Microsoft (NASDAQ: MSFT) shares last closed at US$390.34, with the stock down 8.8% over the past week and 17.5% since the start of the year.
Despite the recent pullback, Microsoft still shows a cumulative return of 14.8% over three years and 55.9% over five years, underscoring its longer-term track record.
Fresh scrutiny on large technology valuations has brought Microsoft into focus as investors weigh long-term growth expectations against current share pricing.
Ongoing demand for cloud services and enterprise software keeps the stock central to portfolio discussions, as analysts compare it against other major software companies.

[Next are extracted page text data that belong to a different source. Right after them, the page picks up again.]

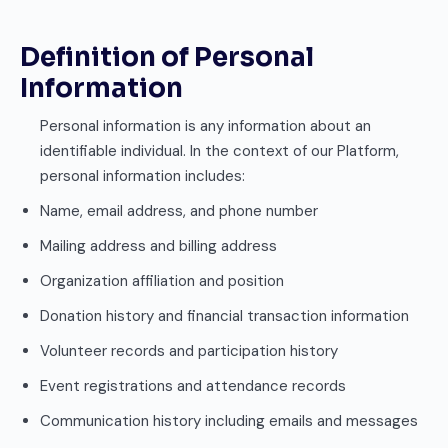
Definition of Personal
Information
Personal information is any information about an
identifiable individual. In the context of our Platform,
personal information includes:
Name, email address, and phone number
Mailing address and billing address
Organization affiliation and position
Donation history and financial transaction information
Volunteer records and participation history
Event registrations and attendance records
Communication history including emails and messages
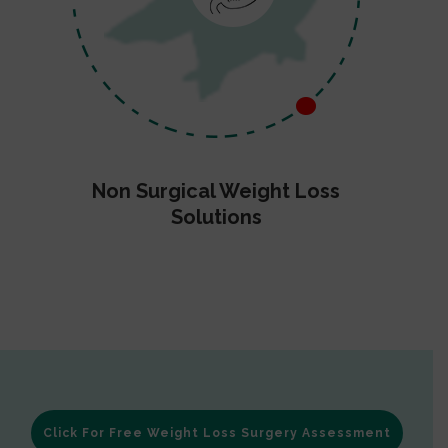
Non Surgical Weight Loss
Solutions
Click For Free Weight Loss Surgery Assessment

Microsoft currently holds a valuation score of 6 out of 6, meaning it screens as undervalued across all six checks in that particular analytical framework.
A Discounted Cash Flow model, which takes future cash generation estimates and discounts them back to present value, points to an intrinsic value of US$559.74 per share.
Microsoft’s latest twelve-month free cash flow stands at approximately US$93.7 billion, with forecasts projecting that figure could reach US$181.1 billion by 2030.
Against the recent share price of US$390.34, the DCF output implies Microsoft trades at roughly a 30.3% discount to that estimated intrinsic value.
On a Price-to-Earnings basis, Microsoft currently trades at 23.16x, sitting below the software industry average of 27.86x and a peer group average of 28.57x.
A more tailored “Fair Ratio” of 45.18x, adjusted for Microsoft’s specific growth profile, margins, and risk factors, suggests the stock is also undervalued on this earnings-based approach.
Competing narratives within the investment community illustrate the genuine disagreement around where Microsoft’s fair value actually sits right now.
A bullish narrative assigns a fair value of US$466.00 per share, framing heavy AI and cloud spending as a response to strong demand and emphasizing Microsoft’s productivity software, hyperscale cloud business, and its relationship with OpenAI as reinforcing competitive moats.
That bull case assumes revenue growth of around 9.8% and treats Microsoft’s large free cash flow and net cash position as core strengths, while acknowledging real regulatory and partnership risks.
A bearish narrative sets fair value at US$359.78 per share, arguing that core enterprise cash flow durability supports a base value in the US$330 to US$360 range, with the current share price sitting modestly above that anchor.
The bear case assumes revenue growth of just 3.6% and points to projected 2026 capital expenditure of approximately US$190 billion as a source of margin pressure and more modest incremental returns.
That more cautious view assumes real earnings growth in a 4% to 6% band, with potential upside from quantum computing offset by risks around adaptability and regulatory developments.
The tension between these two frameworks captures precisely why Microsoft’s valuation remains a live debate among investors rather than a settled question.
Whether the market is overreacting to near-term headwinds or correctly pricing in legitimate risks around capital intensity and AI returns is a judgment that depends heavily on which narrative an investor finds most credible.